Today it was super cold in Chicagoland, but thankfully sunny after lots of gray days. We have had a pumpkin on the counter for a while that my daughter got on her Halloween pumpkin farm trip. We decided to make roast pumpkin seeds. My neighbor makes them and they are fabulous. I don't know what she puts in them besides butter. I used Earth Balance, salt, and sugar. They were so good!
What to do with the pumpkin? I have actually never cooked a real pumpkin. I cut it in big chunks, sprayed it with olive oil, and threw it in the oven. My 6 year old enjoyed it straight with salt.
For me and my oldest daughter I made this curried pumpkin soup from Kim Barnouin's new book, Skinny Bitch: Ultimate Every Day Cookbook. It has apples and wine, onions, etc. I added some garlic. Very delicious.
Should I be concerned that I have the same hairstyle as my dogs? Shaggy and messy and in my eyes!
Hope you all had a wonderful Thanksgiving!
3 comments:
Your seeds and soup look yummy!

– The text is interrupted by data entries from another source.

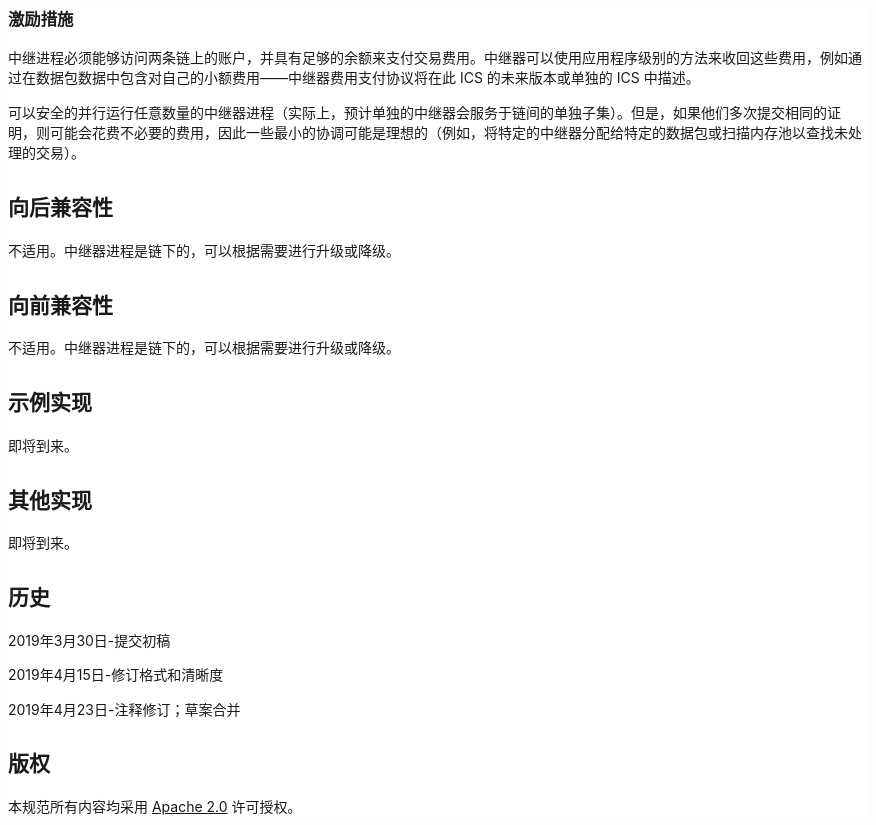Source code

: ### 激励措施

中继进程必须能够访问两条链上的账户，并具有足够的余额来支付交易费用。中继器可以使用应用程序级别的方法来收回这些费用，例如通过在数据包数据中包含对自己的小额费用——中继器费用支付协议将在此 ICS 的未来版本或单独的 ICS 中描述。

可以安全的并行运行任意数量的中继器进程（实际上，预计单独的中继器会服务于链间的单独子集）。但是，如果他们多次提交相同的证明，则可能会花费不必要的费用，因此一些最小的协调可能是理想的（例如，将特定的中继器分配给特定的数据包或扫描内存池以查找未处理的交易）。

## 向后兼容性

不适用。中继器进程是链下的，可以根据需要进行升级或降级。

## 向前兼容性

不适用。中继器进程是链下的，可以根据需要进行升级或降级。

## 示例实现

即将到来。

## 其他实现

即将到来。

## 历史

2019年3月30日-提交初稿

2019年4月15日-修订格式和清晰度

2019年4月23日-注释修订；草案合并

## 版权

本规范所有内容均采用 [Apache 2.0](https://www.apache.org/licenses/LICENSE-2.0) 许可授权。
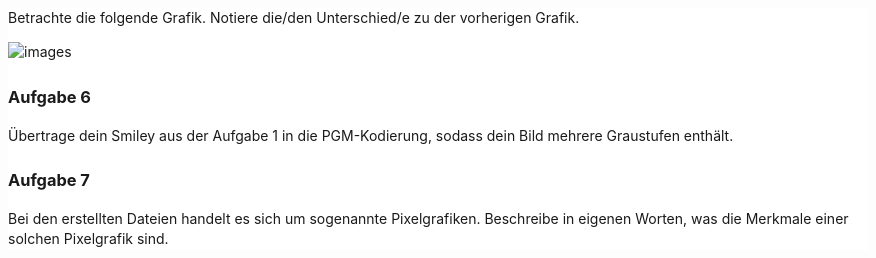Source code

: Betrachte die folgende Grafik. Notiere die/den Unterschied/e zu der vorherigen Grafik.

![images](Bilder\Haus_2.png)

### Aufgabe 6

Übertrage dein Smiley aus der Aufgabe 1 in die PGM-Kodierung, sodass dein Bild mehrere Graustufen enthält.

### Aufgabe 7

Bei den erstellten Dateien handelt es sich um sogenannte Pixelgrafiken. Beschreibe in eigenen Worten, was die Merkmale einer solchen Pixelgrafik sind.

I like to roast my pumpkin seeds with Szechuan chili oil. Hot and addicting!
Nice post with lots of pretty pics! Pumpkin three ways -- Seeds, Soup & Roasted.
Thanks for the comment on my blog. Just so you know, the gals over at the "Soundly Vegan" blog are good friends, and they've made me their vegan version of braciole several times. It's a bit of work, but TO DIE FOR!